Mindfulness is defined as the consciousness that emerges through paying attention on purpose, in the present moment, and without being critical, to the development of the moment-by-moment experience (Kabat-Zinn, 2003, cited in Boettcher et al., 2014). However, it is more than a type of meditation, since it is considered a state of consciousness by nature (Shapiro, Carlson, Astin & Freedman, 2006) that involves consciously paying attention to the personal experience of “moment by moment”.
Through the use of meditation practices (both formal and informal), in combination with components of other therapies such as the cognitive behavioral intervention with mindfulness aims to help patients become more aware of problematic patterns of thinking, feelings, and action.

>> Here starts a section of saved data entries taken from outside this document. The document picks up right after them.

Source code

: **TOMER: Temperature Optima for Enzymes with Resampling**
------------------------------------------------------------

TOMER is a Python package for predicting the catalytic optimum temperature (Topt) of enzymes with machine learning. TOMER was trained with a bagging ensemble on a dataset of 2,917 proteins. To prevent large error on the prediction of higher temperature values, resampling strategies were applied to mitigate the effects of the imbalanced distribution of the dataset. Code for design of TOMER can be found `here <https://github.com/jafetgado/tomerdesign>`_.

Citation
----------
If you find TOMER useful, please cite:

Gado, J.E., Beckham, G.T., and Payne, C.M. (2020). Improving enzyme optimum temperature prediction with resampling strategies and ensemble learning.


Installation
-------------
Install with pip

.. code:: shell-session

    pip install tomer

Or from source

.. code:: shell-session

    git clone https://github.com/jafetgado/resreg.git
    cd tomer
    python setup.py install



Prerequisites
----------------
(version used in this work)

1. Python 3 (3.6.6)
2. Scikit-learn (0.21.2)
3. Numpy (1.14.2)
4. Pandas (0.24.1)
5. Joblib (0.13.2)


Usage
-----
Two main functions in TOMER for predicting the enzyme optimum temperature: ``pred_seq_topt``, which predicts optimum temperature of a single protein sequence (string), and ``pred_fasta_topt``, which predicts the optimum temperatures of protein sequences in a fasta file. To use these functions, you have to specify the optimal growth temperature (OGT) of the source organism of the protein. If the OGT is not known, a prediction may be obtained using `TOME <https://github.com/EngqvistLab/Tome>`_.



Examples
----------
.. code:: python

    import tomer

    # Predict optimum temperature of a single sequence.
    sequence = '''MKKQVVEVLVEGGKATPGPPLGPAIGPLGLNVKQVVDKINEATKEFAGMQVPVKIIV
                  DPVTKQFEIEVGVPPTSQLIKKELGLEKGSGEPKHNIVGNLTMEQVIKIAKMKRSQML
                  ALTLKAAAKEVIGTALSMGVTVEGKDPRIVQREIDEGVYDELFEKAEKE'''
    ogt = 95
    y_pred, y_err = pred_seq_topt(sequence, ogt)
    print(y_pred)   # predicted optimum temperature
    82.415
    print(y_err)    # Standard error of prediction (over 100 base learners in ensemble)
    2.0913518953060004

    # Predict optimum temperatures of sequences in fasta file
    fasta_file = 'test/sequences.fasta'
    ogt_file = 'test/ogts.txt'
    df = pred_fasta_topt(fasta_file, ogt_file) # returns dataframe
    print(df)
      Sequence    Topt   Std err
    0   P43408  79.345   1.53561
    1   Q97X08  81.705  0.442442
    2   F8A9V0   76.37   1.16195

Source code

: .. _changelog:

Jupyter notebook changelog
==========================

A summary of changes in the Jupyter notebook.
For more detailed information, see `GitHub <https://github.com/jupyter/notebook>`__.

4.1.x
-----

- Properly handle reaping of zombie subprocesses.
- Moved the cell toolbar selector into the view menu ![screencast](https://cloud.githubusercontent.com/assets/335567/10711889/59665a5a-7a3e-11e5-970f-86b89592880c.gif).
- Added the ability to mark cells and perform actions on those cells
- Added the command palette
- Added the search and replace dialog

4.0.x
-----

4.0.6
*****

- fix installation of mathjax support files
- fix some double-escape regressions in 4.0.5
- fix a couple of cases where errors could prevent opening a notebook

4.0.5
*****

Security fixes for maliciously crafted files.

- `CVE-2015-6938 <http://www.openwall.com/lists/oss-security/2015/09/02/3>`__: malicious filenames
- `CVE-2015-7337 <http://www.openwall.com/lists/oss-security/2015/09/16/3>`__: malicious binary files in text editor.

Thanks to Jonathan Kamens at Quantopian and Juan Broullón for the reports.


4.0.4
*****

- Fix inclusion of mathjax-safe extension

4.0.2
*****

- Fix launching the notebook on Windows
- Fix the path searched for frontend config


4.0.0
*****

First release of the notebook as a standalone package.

In addition, it helps them develop a better acceptance relationship with their unwanted internal experiences (Morgan, Danitz, Roemer and Orsillo, 2016).
The concept of Mindfulness is essentially transdiagnostic (Boettcher et al., 2014), therefore, its use in the field of psychological therapy is justified from a broad theoretical framework in which it is considered that individuals with mental disorders share behavioral processes and specific cognitive factors that contribute to the development and maintenance of said disorders (Barlow et al., 2004 and Mansell et al., 2009, cited in Boettcher et al., 2014). These are processes such as selective attention both internal and external, avoidance of attention, interpretation biases, recurrent negative thoughts and avoidance and safety behaviors (Harvey, Watkins, Mansell, & Shafran, 2004, cited in Boettcher et al., 2014). Therefore, through the practice of Mindfulness it is not intended to treat specific aspects of a specific disorder, but to treat certain aspects common to different disorders.